I've discovered that my Abelia species 'Chiapas' likes to bloom in the late fall and early winter. It's unusual for three reasons. It is a scrambler/cascader not a shrub; it features purple flowers unlike any other Abelia I know of; and the flowers are fragrant. Not just a hint but very sweetly fragrant. It's now very difficult to find; I got mine when Annie's Annuals was still selling it.

January is the month for Hellebores. Here's the first flowers on my H. 'Wayne Rodderick.' It boasts some of the deepest burgundy colors of any hybrid.

It's a bird, it's a plane, no it's an .... Osmanthus? This Sweet Olive is O. 'Goshiki' and you'll be forgiven for thinking it looks an awful lot like a Holly bush. That's its thing. Very slow to bloom - mine is 6 years old and has yet to bloom - it nonetheless makes a handsome addition to any garden.

Melaleuca incana. When I first grew this Australian native bush/tree, I was puzzled at what seemed to be developing seed cones. You can see them in this photo. They are in fact woody flower buds that the pale yellow petals open from. For me, this adds another layer of interest to a plant that already is lovely in all four seasons. The flowers resemble those of another Aussie native, the bottlebrush tree (Callistemon) but are shorter and in this case a lovely butter yellow.

It isn't until you begin taking a closer look at Hebes that you realize how many different kinds there are. This Hebe ochracea EC Stirling is one of the so called Whipcord hebes, whose leaves mimic many Cupressus species. The unique foliage, dazzling color and compact form all make this one of a kind hebe something worth lusting after.

Lachenalia aloides 'Orange.' The 'aloides' species of the popular cowslip is the most abundant and varied of all the Lachenalias. Also, one of the first to bloom. 

One of the most popular shrubs for winter fragrance, Daphnes are also an enduring plant when happy.

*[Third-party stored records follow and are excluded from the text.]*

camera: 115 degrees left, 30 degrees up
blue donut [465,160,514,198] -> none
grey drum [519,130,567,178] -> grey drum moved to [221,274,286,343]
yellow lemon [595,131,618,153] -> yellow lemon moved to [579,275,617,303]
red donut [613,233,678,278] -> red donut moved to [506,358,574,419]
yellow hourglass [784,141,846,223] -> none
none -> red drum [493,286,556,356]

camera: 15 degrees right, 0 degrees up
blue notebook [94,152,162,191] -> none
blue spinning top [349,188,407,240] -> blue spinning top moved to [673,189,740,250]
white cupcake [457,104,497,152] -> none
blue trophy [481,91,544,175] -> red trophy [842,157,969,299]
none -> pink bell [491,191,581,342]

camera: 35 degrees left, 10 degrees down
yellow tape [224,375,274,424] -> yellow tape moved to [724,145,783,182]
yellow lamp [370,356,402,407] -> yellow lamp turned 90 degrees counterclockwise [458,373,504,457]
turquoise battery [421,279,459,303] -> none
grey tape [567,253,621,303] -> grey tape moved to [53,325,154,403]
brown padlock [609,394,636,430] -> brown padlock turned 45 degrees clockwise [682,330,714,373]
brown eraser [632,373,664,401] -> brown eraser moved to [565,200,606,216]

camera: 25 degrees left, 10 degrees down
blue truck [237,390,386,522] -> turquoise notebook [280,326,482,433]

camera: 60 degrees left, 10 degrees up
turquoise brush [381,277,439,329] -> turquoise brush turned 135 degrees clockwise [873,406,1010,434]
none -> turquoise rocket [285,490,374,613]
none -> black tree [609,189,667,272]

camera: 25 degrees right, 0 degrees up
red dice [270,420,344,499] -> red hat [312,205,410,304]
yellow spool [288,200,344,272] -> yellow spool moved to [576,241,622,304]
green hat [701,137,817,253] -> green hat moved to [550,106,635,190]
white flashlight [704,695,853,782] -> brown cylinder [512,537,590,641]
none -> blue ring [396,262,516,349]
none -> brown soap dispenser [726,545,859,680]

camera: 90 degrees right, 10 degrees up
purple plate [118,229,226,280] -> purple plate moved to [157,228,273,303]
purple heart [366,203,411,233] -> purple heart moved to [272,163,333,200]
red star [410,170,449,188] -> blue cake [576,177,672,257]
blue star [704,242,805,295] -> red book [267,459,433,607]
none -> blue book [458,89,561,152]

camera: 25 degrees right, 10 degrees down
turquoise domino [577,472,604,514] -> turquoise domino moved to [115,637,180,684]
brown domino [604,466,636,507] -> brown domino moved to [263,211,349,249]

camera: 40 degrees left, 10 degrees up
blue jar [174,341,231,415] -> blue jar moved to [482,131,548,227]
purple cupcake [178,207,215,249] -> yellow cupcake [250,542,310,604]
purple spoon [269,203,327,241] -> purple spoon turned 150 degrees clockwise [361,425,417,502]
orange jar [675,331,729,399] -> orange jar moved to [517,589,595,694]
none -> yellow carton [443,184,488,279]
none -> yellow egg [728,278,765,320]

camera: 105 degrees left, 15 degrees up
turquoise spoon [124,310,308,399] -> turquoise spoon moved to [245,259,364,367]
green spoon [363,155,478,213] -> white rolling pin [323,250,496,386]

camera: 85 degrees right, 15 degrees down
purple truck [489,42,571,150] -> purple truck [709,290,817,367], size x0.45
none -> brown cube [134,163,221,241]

Here the telltale pink buds will soon open to heavenly-scented starry white flowers. Luckily for us, the flowers remain open for a considerable amount of time.

Cupheas are another surprisingly varied genus. Here's my C. oreophila and no, the flowers don't smell like Oreos. But now that you mention it, breeder guys, can you get right on that job and propagate a plant that smells like our favorite cookie? In this species, the 'bat's ears' are tiny little green appendages.

For some reason my Barry's Silver Chamaecyparis has taken on more a bluish tinge this winter. In summer it really does have a lovely silver caste. No worries, I love this color almost as much.

Although the five minutes of sun that appeared today came right as I took this photo, thus bleaching out the lower flowers, you can still see how vivid the yellow flowers are on my Mahonia lomariifolia. Tough, drought tolerant, easy to grow, a winter bloomer, eventually berries for birds, well, Mahonias are just about the perfect plant.